> _Work instructions_:
1. In the adult safeguarding text, how many notifications of safeguarding concerns went to HSE safeguarding teams in 2017?
2. Reproduce word for word the stretch of the adult safeguarding text from "WEDNESDAY 29TH JANUARY" through "and legislative developments.".

> _Provided text_:
○ ○ ○ ○ ○
Read the full Issue Paper here.

WEDNESDAY 29TH JANUARY 2020 The Law Reform Commission has today published its Issues Paper on A Regulatory Framework for Adult Safeguarding. The Issues Paper is on a project that forms part of the Commission’s Fifth Programme of Law Reform.

Regulatory framework needed to address risks of physical, psychological and financial abuse
The Issues Paper notes that there is widespread agreement on the need for a clear statutory framework on adult safeguarding, which would address risks of physical, psychological and financial abuse. The Commission’s approach in the Issues Paper is, therefore, to examine what form that regulatory framework might take, building on existing arrangements and parallel policy and legislative developments.

The need for a clear framework is shown by recent studies that illustrate the prevalence of the range of risks that arise. For example:
• In 2016, a public opinion survey commissioned by Safeguarding Ireland found that:
o 1 in 3 of respondents were not clear about who they could report adult mistreatment to;
o 2 in 3 of respondents agreed that people suspecting mistreatment were, in any event, unlikely to report their concerns to an appropriate authority; and
o over 80% said it was unclear to them what financial abuse meant.
• In 2017, there were 10,000 notifications of safeguarding concerns to HSE safeguarding teams, which shows that new HSE guidelines are identifying health-related abuse of at-risk adults, which also illustrates the scale of abuse;
• In 2018, a survey by the National Centre for the Protection of Older People (NCPOP) found that 2 in 3 bank staff surveyed had previously suspected that a customer had experienced some form of financial abuse; and a 2019 survey by Banking and Payment Federation Ireland (BPFI) found that up to 1 in 5 (20%) of adults have experienced financial abuse.
Legislative background to the Issues Paper
The Issues Paper notes that the Assisted Decision-Making (Capacity) Act 2015 is based firmly on a rights-based approach, consistent with constitutional and international human rights standards. This includes a presumption of decision-making capacity for all persons aged 18 years upwards, which therefore promotes the empowerment of individuals in making decisions about a range of life events, such as financial as well as health care matters. The 2015 Act also provides for appropriate protections where a person’s decision-making capacity may be in question about such decisions. When the 2015 Act is brought fully into force, the Director of the Decision Support Service (DSS) established under the 2015 Act will have responsibility for publishing a range of statutory codes of practice concerning such decision-making, including for assisted decision-making.

While the 2015 Act provides an important rights-based reference point, it is still the case that there is no overall regulatory framework for adult safeguarding in Ireland. Regulatory gaps exist, such as in the context of professional home care; and where there is statutory regulation, such as in financial services, there is no clear system of coordination or cooperation between the existing regulatory bodies. This is illustrated by the surveys already mentioned.
○ ○ ○ ○ ○
> _Data extract_:

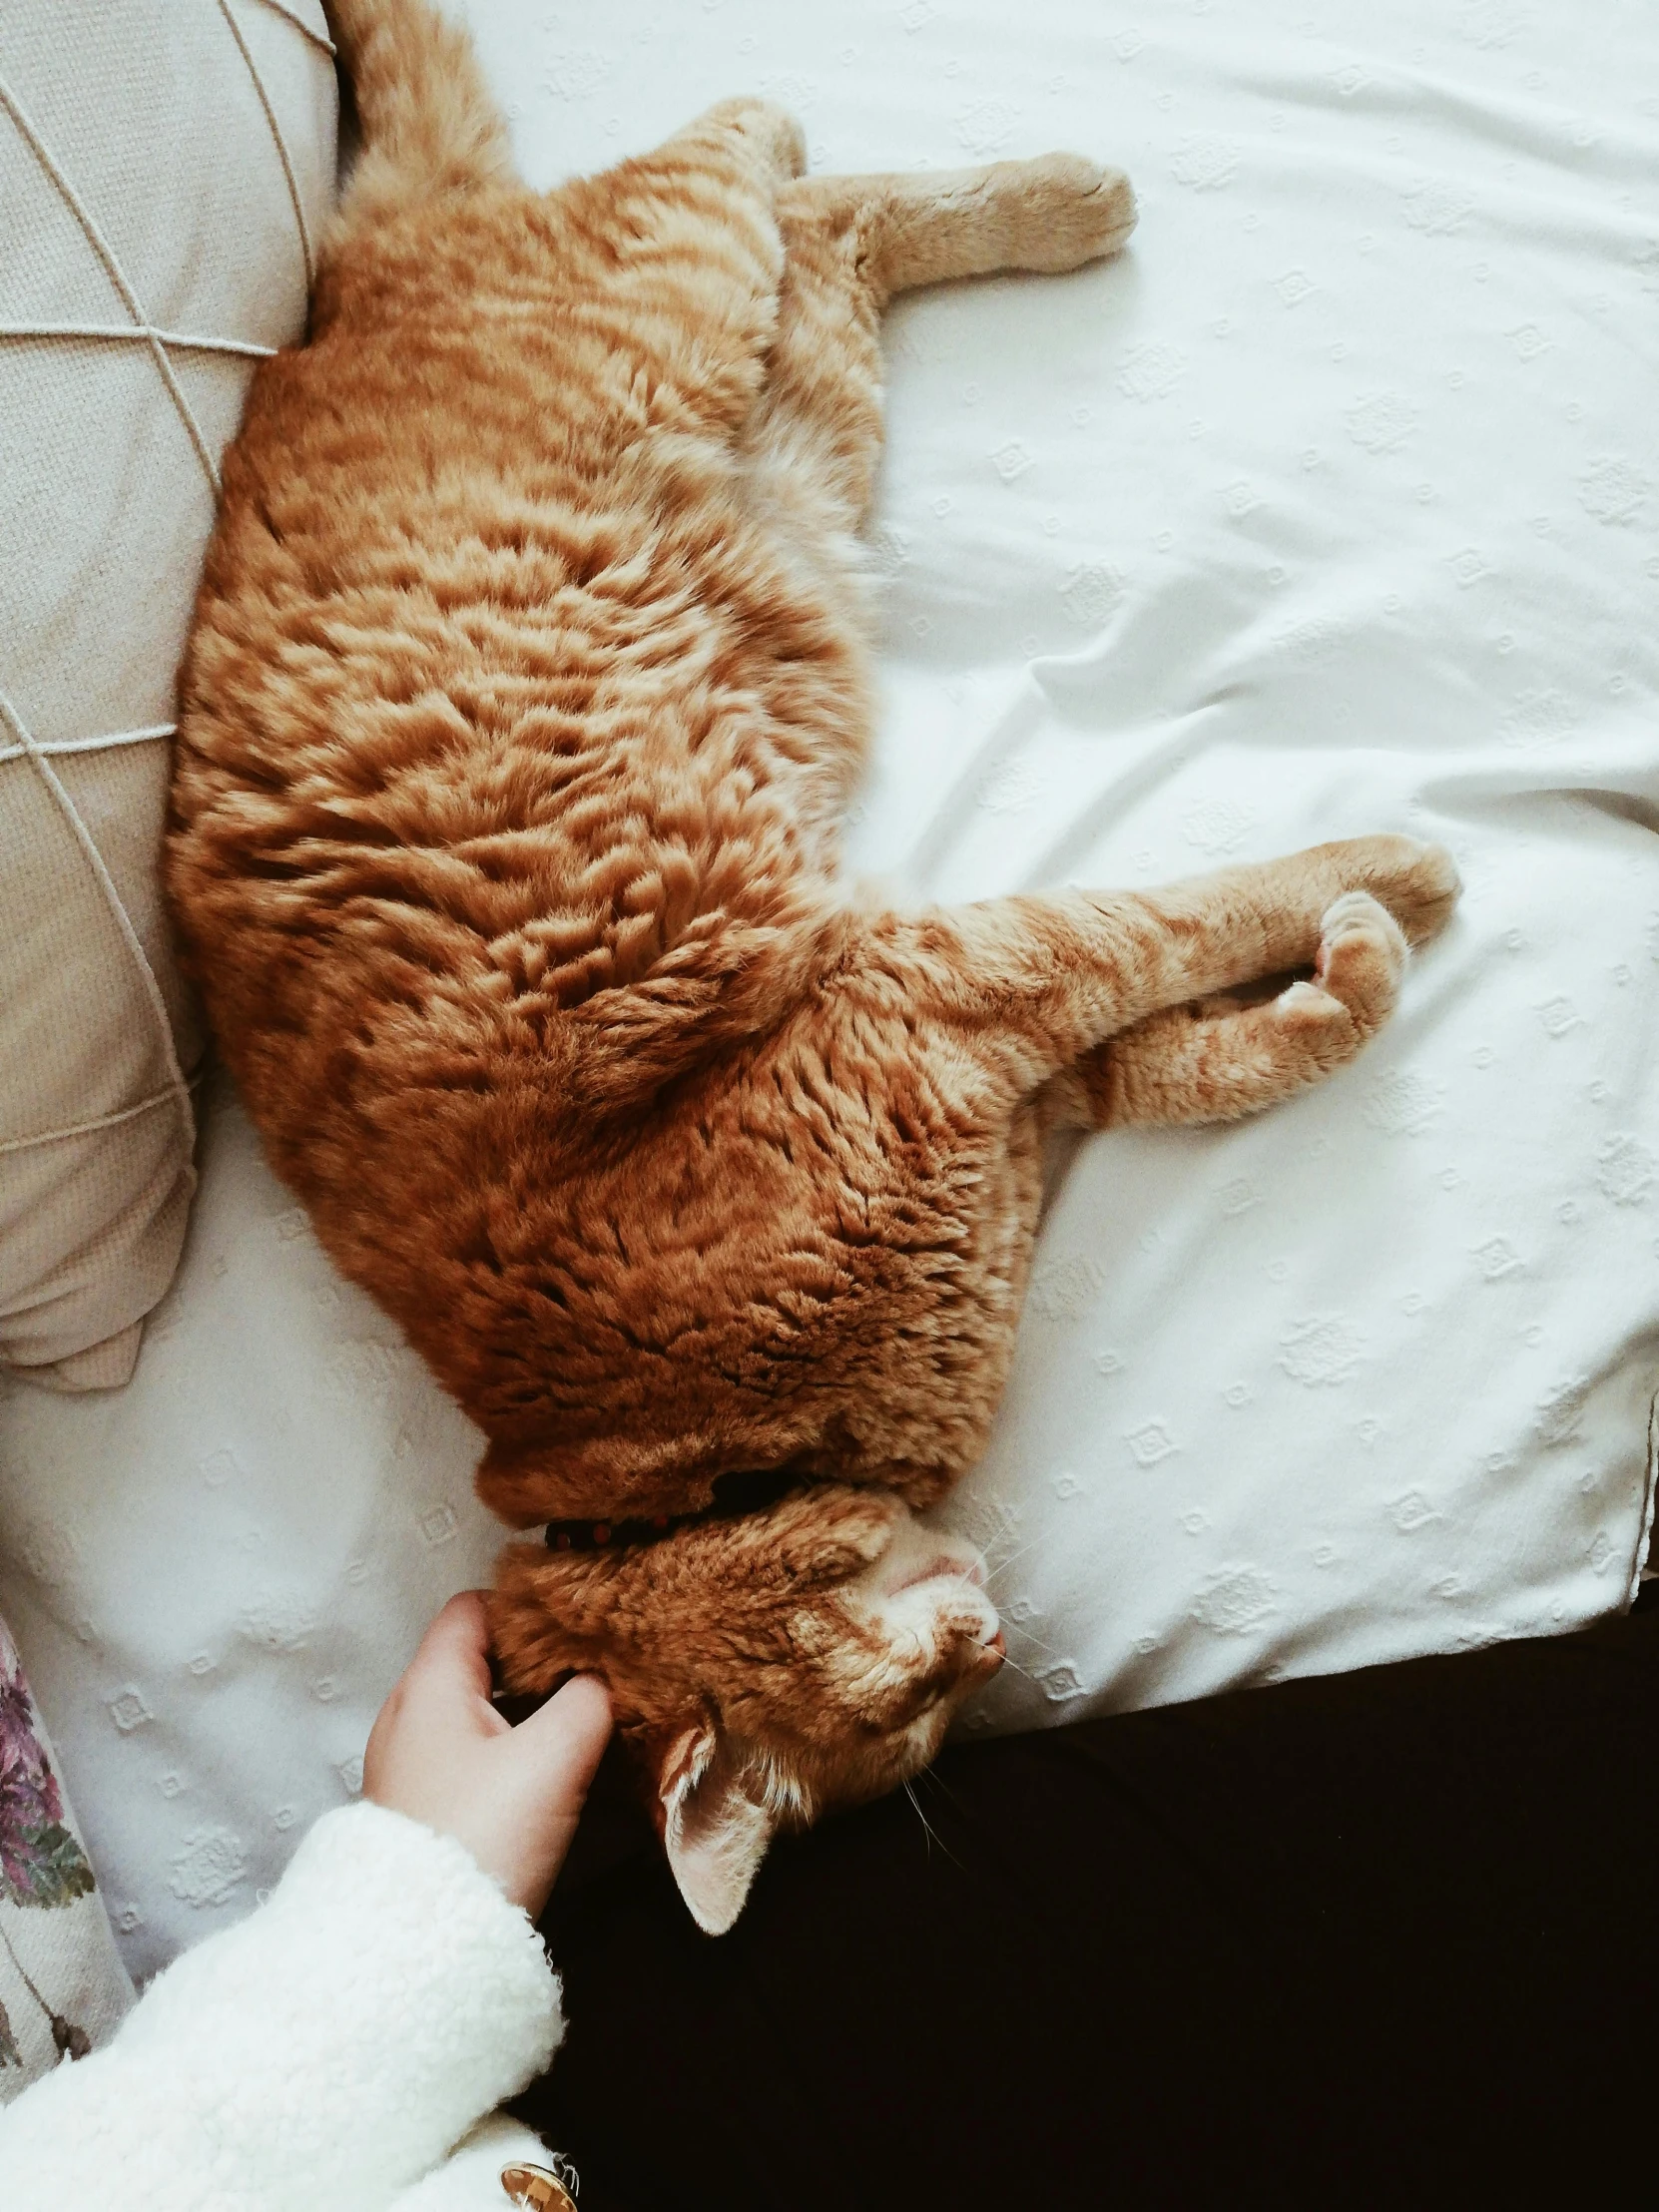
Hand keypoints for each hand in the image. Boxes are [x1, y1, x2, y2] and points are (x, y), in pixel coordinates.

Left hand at [364, 1590, 611, 1917]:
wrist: (419, 1952)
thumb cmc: (481, 1837)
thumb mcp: (551, 1759)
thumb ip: (587, 1700)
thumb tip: (602, 1679)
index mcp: (429, 1684)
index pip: (476, 1606)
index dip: (530, 1606)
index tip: (585, 1624)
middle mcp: (408, 1715)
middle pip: (480, 1658)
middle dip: (541, 1661)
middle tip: (600, 1672)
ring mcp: (411, 1765)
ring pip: (480, 1711)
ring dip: (530, 1711)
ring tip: (588, 1720)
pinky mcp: (423, 1809)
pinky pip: (472, 1755)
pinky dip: (512, 1750)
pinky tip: (554, 1773)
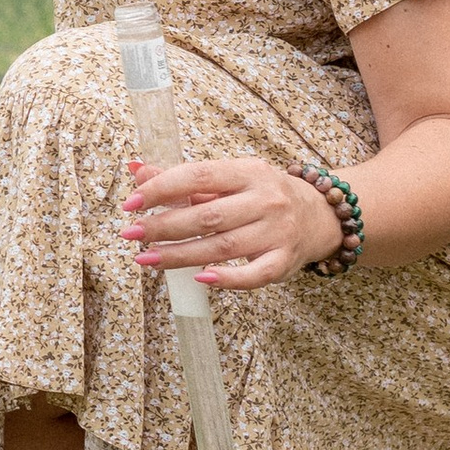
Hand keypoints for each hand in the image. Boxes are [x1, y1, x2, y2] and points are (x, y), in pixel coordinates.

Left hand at [118, 157, 345, 291]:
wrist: (319, 215)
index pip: (198, 176)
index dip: (161, 189)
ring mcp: (277, 232)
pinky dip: (226, 279)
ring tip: (146, 259)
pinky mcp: (284, 262)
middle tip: (130, 234)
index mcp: (247, 172)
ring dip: (179, 255)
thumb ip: (183, 179)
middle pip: (207, 216)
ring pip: (222, 247)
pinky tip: (198, 279)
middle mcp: (265, 200)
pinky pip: (253, 275)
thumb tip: (136, 170)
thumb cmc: (261, 195)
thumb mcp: (229, 178)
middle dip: (163, 226)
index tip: (131, 203)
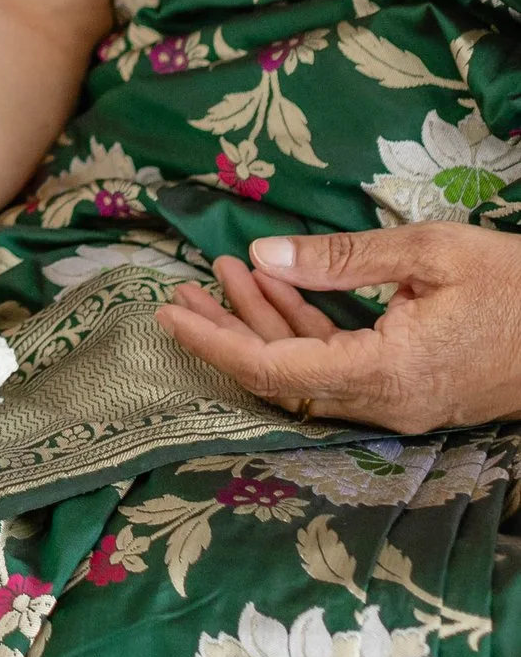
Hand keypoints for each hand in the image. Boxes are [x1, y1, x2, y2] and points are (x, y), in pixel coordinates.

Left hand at [159, 228, 520, 434]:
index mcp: (387, 374)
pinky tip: (276, 285)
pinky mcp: (413, 389)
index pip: (276, 371)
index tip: (170, 314)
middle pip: (283, 376)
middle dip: (227, 332)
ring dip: (265, 322)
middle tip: (181, 292)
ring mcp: (402, 402)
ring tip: (222, 273)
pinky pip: (342, 364)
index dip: (216, 343)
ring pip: (310, 369)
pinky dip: (304, 326)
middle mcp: (388, 402)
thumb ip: (343, 258)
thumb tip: (264, 256)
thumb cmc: (518, 285)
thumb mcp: (429, 254)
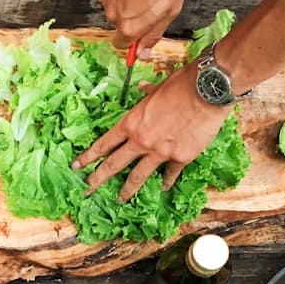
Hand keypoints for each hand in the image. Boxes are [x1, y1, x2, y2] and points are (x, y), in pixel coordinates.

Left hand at [72, 63, 230, 202]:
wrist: (207, 90)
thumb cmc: (181, 84)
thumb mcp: (157, 88)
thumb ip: (146, 94)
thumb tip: (141, 89)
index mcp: (131, 123)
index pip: (104, 144)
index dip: (88, 156)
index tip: (77, 166)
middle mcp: (141, 141)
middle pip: (114, 164)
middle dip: (98, 178)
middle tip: (87, 189)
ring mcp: (160, 152)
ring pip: (138, 176)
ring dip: (127, 190)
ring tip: (120, 199)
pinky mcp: (180, 158)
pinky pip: (170, 173)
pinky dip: (166, 181)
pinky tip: (163, 187)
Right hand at [92, 0, 190, 56]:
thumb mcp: (170, 9)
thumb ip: (154, 34)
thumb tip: (143, 53)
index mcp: (129, 26)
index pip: (121, 43)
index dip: (132, 37)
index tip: (138, 31)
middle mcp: (112, 12)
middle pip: (118, 19)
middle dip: (130, 11)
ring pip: (112, 0)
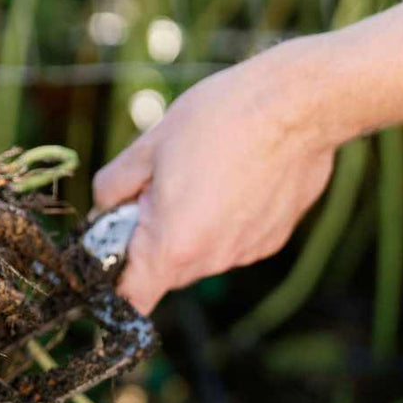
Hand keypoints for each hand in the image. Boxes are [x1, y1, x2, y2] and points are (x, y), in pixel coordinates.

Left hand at [92, 40, 348, 313]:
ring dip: (189, 228)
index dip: (114, 282)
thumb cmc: (220, 120)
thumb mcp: (148, 146)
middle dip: (151, 241)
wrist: (299, 104)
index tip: (111, 252)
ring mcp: (246, 252)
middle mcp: (211, 260)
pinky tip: (234, 179)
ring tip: (202, 175)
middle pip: (164, 273)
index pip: (131, 298)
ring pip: (200, 255)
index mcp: (172, 245)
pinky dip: (224, 221)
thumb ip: (114, 186)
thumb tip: (103, 204)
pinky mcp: (273, 239)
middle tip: (155, 190)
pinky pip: (232, 241)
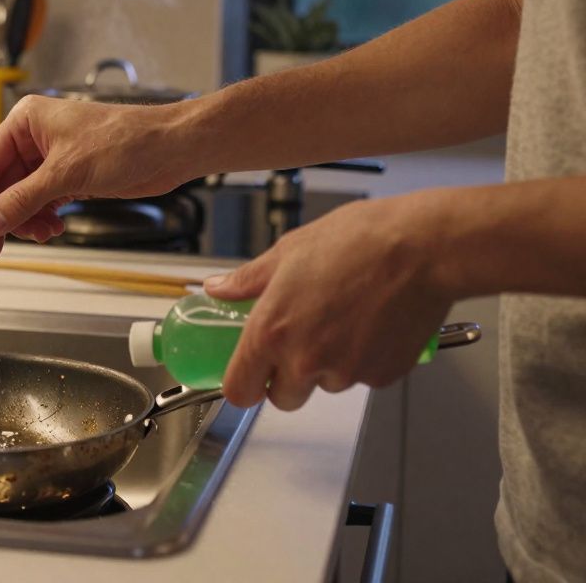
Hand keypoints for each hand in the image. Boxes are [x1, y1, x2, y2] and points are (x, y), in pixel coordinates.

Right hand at [0, 96, 190, 254]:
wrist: (170, 149)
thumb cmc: (126, 141)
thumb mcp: (65, 174)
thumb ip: (22, 200)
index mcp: (26, 122)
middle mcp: (34, 138)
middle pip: (1, 184)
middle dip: (3, 215)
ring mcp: (52, 159)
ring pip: (21, 197)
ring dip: (26, 220)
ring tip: (42, 234)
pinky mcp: (69, 176)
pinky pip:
○ ○ ○ ○ ○
> _Answer section_:
1. There were 10,000 notifications.

2.
WEDNESDAY 29TH JANUARY 2020 The Law Reform Commission has today published its Issues Paper on A Regulatory Framework for Adult Safeguarding. The Issues Paper is on a project that forms part of the Commission’s Fifth Programme of Law Reform.

Regulatory framework needed to address risks of physical, psychological and financial abuse
The Issues Paper notes that there is widespread agreement on the need for a clear statutory framework on adult safeguarding, which would address risks of physical, psychological and financial abuse. The Commission’s approach in the Issues Paper is, therefore, to examine what form that regulatory framework might take, building on existing arrangements and parallel policy and legislative developments.